…Это была такая странная музыка… Пение птиц, отдаленное григорианское песнопение… Казалось, я где-то в лесной глуши и прямо посреди нее заброшенный собор дивной красоты. Большой зал с куполообразным сводом, через который падает свет, огромные, сводчатые окна с полуразбитыми витражами, беломраморные колонны и мозаичные стены… Звучание флейты, потом скрипки и мелодия такая простая и такая щемящая, словно то воплощенная печаль. Такая, что сердце сжимается, выталкивая слезы, не в силах сдержать рыдания, которые подхватывает сама музыка, усиливаясь, заставляя замереть и… выпустить сердце навстречу раскатам грядущей грозы, чувствам, которые невозможно, невыносимо сдержать…

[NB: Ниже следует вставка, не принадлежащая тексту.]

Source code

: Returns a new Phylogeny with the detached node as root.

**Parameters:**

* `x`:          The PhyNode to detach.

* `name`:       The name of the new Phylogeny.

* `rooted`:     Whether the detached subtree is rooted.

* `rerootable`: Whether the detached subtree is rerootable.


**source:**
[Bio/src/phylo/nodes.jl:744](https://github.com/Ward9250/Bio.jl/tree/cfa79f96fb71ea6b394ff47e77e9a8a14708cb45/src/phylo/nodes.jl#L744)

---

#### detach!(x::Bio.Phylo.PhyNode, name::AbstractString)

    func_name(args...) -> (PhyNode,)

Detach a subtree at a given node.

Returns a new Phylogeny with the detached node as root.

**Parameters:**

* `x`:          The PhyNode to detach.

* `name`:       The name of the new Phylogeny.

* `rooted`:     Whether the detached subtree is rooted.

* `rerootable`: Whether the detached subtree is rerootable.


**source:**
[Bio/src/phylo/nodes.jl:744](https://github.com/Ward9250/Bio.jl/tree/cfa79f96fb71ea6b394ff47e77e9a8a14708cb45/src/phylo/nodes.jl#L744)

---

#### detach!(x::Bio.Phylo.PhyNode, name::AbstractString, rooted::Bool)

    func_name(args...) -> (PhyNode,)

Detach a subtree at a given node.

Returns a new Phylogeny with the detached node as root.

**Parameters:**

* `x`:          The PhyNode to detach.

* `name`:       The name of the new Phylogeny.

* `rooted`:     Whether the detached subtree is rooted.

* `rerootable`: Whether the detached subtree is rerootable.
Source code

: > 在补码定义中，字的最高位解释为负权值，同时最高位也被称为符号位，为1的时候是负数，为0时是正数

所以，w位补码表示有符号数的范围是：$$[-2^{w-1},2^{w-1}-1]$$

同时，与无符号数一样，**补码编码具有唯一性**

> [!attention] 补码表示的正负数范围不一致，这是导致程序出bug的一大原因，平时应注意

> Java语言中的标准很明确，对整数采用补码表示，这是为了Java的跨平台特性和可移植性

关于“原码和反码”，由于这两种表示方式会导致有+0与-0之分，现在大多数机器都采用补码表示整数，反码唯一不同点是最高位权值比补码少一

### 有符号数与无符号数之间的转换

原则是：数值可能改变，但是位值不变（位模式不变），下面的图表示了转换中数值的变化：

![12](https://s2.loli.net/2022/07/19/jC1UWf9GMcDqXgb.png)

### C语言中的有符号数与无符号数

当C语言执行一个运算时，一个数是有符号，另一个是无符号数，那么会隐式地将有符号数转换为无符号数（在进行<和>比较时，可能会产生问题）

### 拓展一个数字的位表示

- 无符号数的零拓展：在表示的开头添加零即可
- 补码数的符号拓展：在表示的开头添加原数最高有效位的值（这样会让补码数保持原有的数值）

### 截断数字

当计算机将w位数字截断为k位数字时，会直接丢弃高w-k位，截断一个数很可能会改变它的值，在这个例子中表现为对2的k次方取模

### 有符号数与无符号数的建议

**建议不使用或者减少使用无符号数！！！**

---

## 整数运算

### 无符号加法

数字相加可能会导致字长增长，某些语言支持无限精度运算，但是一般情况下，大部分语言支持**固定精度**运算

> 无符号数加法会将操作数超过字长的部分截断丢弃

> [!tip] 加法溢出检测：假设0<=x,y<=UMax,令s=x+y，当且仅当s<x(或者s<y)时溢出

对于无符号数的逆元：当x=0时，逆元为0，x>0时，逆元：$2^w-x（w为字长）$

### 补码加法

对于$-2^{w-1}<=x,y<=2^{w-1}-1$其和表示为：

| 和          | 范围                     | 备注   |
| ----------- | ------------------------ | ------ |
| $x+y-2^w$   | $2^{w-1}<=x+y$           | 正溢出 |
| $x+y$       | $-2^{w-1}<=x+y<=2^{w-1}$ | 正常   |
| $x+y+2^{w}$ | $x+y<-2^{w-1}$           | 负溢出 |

И только руки, ведшие меня, их властная и нежная сила, опрокидывающая меня навзничь и удерживающая, поднимающая, ведущая так чувственно, так возбуждающе… О, да, я эффектнее и очаровательнее всех здесь, я самая желанная! Самая желанная… И я не могла отдышаться от слез, которые не решалась выпустить, я задыхалась, не замечая, что музыка стихла, что я едва стою на ногах, не в силах даже сорвать повязку с моих глаз, не в силах показать глаза мои и досаду в них на то, что вели меня и держат сейчас не те руки. Не те!..
И я стояла, слыша настоящий гром аплодисментов, не зная даже, кому из танцевавших пар они предназначены. Но вот кто-то дотронулся до моих волос, и я тут же зажмурилась от яркого света, а когда смогла открыть глаза, на меня смотрел и улыбался… Кенджи. А Петрович стоял рядом с весьма разочарованной Алькой.